Когда стихли последние аккорды и люди направились в зал, к баянисту подошел паренек и бережно принял от него инструмент. Только в этот момент Гавриил Абрамович заметил рядом костыли. Гармонист с привычным жестом придвинул их одной рукой, разбросал по обе стороны и, не спеша, не оглядываясь, тяжело зашагал к выходу. Щупленький, худощавый, с подогнутой ногой, он как-то сразу стушевался, словно хотел быстрее скрыться от людских глаз.
Гавриил Абрамович, выбросив билет в урну, поспешил вслед за баянистом.
— Хорошо играете. Давно научились?
Баянист остановился, посмотрел на непрошеного спутника все тем же грустным взглядом. И встретил открытый, теплый взгляд смуглого человека. Черные, аккуратно подстриженные усы подчеркивали его кавказское происхождение.

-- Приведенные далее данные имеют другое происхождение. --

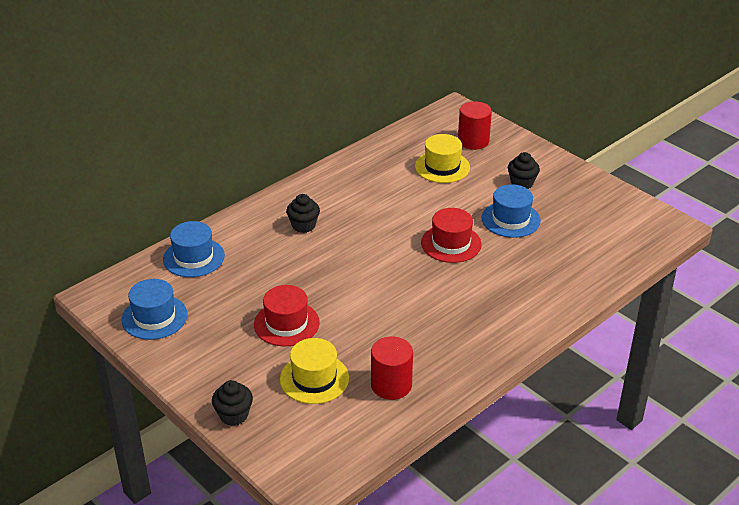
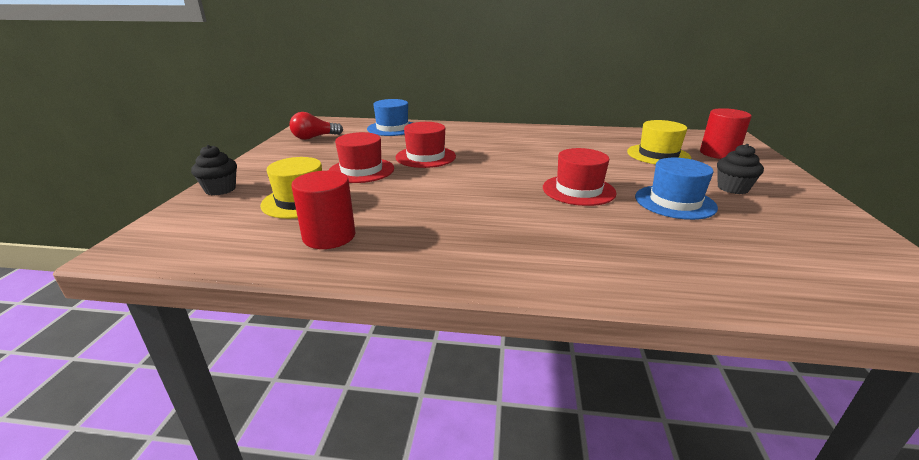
camera: 50 degrees right, 10 degrees down
blue hat [121,279,188,340] -> red light bulb [290,112,343,140]
black cupcake [286,194,320,233] -> none
none -> red hat [396,122,456,168]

Глаза темные, внимательные.
Они закурили, неторопливо зашагали по деревянному тротуару.
— А с ногой что? — будто невзначай полюбопытствовал Гавриил Абрамович.
— Старая история, — вздохнул баянист, — туберкулез суставов.
— Старая, говоришь? — переспросил Илизаров. — И нигде не лечился?
— С четырех лет маюсь, — угрюмо обронил парень, — пятнадцать лет не расстаюсь с этими игрушками. — Костыли сердито застучали по тротуару.
Хирург познакомился с историей болезни молодого человека. Случай трудный — туберкулезное поражение коленного сустава. Но, странное дело, Илизаров перестал понимать самого себя. Обычно врачи умеют отвлекаться от судьбы человека, исследуют болезни, ее истоки, течение как бы «в чистом виде». А Илизарова словно преследовали грустные глаза баяниста, утомленные за годы болезни, и скрюченная, подтянутая к бедру нога, на которую тот не мог наступить. Но что мог он, хирург, стаж которого пока небольшой, противопоставить тяжелой болезни?
Гавриил Абрамович не встречал больных, оперированных по поводу такого заболевания. Даже в областном центре редко кто делал подобные операции, а в сельской местности — и того реже. Гавриил Абрамович как-то поделился своими раздумьями с коллегой.
Вечером они сидели в кабинете главного врача и вели беседу — неторопливо, раздумчиво. За открытыми окнами слышались разговоры выздоравливающих, разгуливающих по лесным тропинкам. Хирурги беседовали вполголоса, словно боялись нарушить покой больных. Они решали очень важное и говорили, не стыдясь сомнений.